Does anyone know where I can find a website on the net or a book that has maps made during the middle ages in Europe?
Thanks.
Quick search turned up this site for starters:
http://www.henry-davis.com/MAPS/EMwebpages/EML.html
- Tamerlane
There’s also the Periodical Historical Atlas of Europe.
I strongly recommend the map collection at the University of Texas, which has gigabytes of high-res, public domain maps online.
Main Page:
http://www.lib.utexas.edu/maps/faq.html
Historical Section:
Thanks, though I was looking more along the lines of maps that were made in the middle ages.
Well, the endpapers of the Necronomicon have the Alhazred copy of the Piri Reis map with R’lyeh’s location drawn in…
More seriously, I cannot lay hands on my copies of Lewis’s The Discarded Image or deCamp’s Lost Continents, but both books make reference to relatively famous medieval maps that would make good search criteria for Google. Anybody with one or both books at hand and the willingness to flip through for the references (the Lewis is in the chapter “Earth and Its Inhabitants” – I don’t recall precisely where the deCamp references are, but they’re near the discussions of Hy Brasil and Estotiland).
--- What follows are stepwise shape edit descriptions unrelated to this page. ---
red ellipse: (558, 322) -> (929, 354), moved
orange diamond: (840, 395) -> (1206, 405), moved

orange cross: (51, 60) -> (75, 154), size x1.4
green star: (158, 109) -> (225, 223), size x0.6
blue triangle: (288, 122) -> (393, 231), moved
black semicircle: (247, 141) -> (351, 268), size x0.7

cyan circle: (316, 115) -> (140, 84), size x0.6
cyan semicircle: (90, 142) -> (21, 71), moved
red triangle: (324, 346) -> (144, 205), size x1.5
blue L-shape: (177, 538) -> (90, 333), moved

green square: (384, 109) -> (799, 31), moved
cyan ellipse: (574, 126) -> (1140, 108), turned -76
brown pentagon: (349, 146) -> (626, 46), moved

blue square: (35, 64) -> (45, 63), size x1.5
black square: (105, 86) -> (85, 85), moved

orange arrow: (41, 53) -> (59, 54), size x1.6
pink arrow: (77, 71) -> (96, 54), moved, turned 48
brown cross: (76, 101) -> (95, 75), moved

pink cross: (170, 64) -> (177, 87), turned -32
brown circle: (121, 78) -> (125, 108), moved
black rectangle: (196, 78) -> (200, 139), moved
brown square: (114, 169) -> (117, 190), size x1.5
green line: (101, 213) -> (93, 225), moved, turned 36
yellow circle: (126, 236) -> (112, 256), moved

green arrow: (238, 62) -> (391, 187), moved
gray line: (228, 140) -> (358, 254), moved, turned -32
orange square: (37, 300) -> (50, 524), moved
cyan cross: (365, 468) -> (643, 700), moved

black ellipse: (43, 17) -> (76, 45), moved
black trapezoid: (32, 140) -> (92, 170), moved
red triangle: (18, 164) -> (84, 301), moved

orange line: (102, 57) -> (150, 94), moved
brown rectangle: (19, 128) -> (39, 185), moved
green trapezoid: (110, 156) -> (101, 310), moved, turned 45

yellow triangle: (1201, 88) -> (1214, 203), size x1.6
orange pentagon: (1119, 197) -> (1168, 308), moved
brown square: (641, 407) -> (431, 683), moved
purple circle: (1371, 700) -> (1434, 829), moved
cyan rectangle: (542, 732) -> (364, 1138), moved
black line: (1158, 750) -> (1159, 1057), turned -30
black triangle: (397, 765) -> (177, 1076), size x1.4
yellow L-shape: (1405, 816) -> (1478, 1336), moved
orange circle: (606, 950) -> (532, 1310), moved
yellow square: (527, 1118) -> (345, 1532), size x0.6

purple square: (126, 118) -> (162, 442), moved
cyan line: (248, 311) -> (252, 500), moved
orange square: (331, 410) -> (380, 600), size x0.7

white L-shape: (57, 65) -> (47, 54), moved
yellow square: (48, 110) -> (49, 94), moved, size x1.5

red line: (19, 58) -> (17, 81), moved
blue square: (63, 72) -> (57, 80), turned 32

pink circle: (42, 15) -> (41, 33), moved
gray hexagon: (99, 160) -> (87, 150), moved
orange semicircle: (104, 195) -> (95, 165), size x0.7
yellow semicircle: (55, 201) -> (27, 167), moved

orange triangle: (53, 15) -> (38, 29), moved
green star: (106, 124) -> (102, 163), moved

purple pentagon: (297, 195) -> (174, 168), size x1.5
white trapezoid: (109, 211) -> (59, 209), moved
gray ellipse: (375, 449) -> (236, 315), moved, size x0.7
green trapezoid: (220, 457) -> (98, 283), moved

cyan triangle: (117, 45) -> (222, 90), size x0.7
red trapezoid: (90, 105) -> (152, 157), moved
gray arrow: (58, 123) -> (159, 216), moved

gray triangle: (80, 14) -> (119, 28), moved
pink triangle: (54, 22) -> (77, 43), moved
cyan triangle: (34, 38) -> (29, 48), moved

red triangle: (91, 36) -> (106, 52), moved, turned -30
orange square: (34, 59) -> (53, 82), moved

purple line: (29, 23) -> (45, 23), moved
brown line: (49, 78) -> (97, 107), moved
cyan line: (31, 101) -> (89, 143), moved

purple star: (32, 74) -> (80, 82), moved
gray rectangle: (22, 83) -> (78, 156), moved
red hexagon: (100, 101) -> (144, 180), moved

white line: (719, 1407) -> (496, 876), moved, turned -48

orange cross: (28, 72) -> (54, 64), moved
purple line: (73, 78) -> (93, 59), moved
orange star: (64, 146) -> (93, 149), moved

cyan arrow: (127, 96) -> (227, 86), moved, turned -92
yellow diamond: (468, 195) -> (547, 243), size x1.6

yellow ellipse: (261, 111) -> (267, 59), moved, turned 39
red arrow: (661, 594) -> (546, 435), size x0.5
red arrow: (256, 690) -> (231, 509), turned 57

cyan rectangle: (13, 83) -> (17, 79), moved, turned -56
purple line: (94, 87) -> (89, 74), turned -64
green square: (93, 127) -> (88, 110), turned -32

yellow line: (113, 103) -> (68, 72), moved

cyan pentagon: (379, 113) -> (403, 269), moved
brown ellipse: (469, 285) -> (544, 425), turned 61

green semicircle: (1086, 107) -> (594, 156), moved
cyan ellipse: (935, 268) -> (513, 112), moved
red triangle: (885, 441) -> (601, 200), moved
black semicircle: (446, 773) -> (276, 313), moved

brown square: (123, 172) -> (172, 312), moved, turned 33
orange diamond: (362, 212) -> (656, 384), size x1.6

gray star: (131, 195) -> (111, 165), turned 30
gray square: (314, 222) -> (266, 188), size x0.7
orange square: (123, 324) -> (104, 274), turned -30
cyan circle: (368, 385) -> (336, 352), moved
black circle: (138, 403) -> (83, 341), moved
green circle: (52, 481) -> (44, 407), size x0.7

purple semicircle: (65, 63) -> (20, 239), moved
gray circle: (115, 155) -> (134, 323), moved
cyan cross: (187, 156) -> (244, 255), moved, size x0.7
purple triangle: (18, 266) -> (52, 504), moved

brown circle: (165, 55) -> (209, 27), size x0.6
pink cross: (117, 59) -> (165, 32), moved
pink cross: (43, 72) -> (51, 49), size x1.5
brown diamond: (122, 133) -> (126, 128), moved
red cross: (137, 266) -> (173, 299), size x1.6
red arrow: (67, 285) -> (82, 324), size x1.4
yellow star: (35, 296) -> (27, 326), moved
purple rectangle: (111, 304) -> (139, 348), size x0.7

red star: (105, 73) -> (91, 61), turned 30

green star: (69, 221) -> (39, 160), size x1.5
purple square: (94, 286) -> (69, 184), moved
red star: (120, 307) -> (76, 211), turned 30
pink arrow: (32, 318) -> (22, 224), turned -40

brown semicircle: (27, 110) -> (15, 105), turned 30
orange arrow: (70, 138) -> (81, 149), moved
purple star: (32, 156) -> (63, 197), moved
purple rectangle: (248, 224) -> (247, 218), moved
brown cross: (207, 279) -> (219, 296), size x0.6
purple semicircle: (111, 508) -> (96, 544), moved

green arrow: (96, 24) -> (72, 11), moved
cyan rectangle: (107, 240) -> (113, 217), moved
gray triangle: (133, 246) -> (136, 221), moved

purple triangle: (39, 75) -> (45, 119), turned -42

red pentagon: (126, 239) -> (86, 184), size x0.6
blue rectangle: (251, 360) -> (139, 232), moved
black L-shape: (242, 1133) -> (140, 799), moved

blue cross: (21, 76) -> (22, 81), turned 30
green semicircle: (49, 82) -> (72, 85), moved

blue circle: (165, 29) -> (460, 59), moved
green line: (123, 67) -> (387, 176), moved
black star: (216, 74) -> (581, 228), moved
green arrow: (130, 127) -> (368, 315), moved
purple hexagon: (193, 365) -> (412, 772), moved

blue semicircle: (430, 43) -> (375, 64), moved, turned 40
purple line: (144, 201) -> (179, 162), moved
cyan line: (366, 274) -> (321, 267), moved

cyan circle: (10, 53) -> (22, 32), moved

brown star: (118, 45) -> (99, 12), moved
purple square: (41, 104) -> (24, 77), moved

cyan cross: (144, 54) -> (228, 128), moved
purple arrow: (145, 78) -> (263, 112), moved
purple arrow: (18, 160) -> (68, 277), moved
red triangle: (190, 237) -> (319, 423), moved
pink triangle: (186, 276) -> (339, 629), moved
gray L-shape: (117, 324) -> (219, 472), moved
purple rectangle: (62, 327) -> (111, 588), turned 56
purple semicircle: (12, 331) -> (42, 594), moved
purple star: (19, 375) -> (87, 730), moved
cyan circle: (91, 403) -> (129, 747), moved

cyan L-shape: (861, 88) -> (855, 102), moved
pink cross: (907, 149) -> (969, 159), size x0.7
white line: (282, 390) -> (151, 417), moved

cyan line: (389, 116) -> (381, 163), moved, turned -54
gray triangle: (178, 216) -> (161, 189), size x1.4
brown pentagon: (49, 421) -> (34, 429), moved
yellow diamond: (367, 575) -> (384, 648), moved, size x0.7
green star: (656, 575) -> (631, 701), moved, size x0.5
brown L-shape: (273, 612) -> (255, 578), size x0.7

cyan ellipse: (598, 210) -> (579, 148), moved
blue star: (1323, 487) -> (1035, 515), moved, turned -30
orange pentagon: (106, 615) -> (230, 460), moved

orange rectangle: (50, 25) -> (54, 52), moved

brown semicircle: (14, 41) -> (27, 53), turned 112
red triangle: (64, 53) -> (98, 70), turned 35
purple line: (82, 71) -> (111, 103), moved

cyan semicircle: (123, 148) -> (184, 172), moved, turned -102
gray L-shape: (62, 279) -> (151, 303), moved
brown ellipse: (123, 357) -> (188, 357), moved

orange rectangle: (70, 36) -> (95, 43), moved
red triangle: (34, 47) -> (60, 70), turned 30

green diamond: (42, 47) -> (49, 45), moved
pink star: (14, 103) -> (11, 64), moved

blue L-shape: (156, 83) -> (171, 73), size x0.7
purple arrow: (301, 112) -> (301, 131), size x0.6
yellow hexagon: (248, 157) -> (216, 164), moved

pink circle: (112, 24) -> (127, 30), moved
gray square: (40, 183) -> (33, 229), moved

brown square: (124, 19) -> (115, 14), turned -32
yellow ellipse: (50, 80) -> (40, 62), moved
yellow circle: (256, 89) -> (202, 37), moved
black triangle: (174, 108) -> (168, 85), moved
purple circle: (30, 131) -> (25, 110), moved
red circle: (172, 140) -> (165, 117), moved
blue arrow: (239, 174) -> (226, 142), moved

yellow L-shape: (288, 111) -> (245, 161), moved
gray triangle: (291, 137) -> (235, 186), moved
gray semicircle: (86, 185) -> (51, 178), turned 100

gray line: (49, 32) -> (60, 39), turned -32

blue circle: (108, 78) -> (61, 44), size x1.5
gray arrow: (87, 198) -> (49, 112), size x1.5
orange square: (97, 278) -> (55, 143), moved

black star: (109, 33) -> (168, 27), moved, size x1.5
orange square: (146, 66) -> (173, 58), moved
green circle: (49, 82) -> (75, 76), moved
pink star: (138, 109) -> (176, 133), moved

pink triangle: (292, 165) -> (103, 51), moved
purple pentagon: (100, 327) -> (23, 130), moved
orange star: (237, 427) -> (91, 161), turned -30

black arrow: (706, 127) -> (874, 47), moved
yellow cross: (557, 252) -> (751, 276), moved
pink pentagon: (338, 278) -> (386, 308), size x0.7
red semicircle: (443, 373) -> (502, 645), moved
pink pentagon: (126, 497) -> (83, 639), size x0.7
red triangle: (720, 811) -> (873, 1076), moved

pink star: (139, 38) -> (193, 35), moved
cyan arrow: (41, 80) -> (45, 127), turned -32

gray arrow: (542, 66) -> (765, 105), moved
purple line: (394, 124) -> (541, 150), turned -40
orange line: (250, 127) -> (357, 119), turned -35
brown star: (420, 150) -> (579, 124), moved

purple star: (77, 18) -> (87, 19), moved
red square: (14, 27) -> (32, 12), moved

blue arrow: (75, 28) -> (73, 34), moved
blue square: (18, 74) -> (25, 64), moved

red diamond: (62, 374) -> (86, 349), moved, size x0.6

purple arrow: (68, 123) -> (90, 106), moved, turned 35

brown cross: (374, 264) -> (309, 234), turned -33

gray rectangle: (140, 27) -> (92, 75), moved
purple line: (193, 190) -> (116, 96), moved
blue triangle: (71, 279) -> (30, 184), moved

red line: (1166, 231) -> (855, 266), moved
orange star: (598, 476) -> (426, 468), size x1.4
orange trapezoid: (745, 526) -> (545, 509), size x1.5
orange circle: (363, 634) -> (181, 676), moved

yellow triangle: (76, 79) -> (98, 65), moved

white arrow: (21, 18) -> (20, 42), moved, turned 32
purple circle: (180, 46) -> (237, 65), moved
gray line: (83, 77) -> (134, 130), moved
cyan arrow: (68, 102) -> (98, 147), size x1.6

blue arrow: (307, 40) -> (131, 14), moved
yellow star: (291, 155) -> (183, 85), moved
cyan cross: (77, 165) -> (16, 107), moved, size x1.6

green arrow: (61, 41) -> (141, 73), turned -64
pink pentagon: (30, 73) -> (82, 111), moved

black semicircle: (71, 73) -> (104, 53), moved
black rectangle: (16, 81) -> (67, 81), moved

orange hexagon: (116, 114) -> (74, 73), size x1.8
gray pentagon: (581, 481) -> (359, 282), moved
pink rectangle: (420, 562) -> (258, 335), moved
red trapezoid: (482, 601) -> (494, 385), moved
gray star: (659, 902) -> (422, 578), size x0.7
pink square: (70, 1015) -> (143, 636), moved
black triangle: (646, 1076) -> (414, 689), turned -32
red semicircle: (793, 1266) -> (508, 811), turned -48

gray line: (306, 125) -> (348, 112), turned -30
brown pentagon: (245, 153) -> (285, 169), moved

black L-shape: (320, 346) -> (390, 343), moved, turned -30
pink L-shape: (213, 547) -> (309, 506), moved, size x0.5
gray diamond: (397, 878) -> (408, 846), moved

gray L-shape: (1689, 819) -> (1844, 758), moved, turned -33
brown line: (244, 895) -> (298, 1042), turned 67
After U Texas, the best site I’ve found for medieval maps is Fordham’s Medieval Sourcebook. In addition, the Historical Maps section of the Open Directory Project provides links to quite a few maps, some of which are within your time period. And, while you specified maps drawn during that period, you may still want to check out the Periodical Historical Atlas.
You can also check out the National Geographic web site, but there are a lot of maps they’ve printed over the years that they do not have on-line.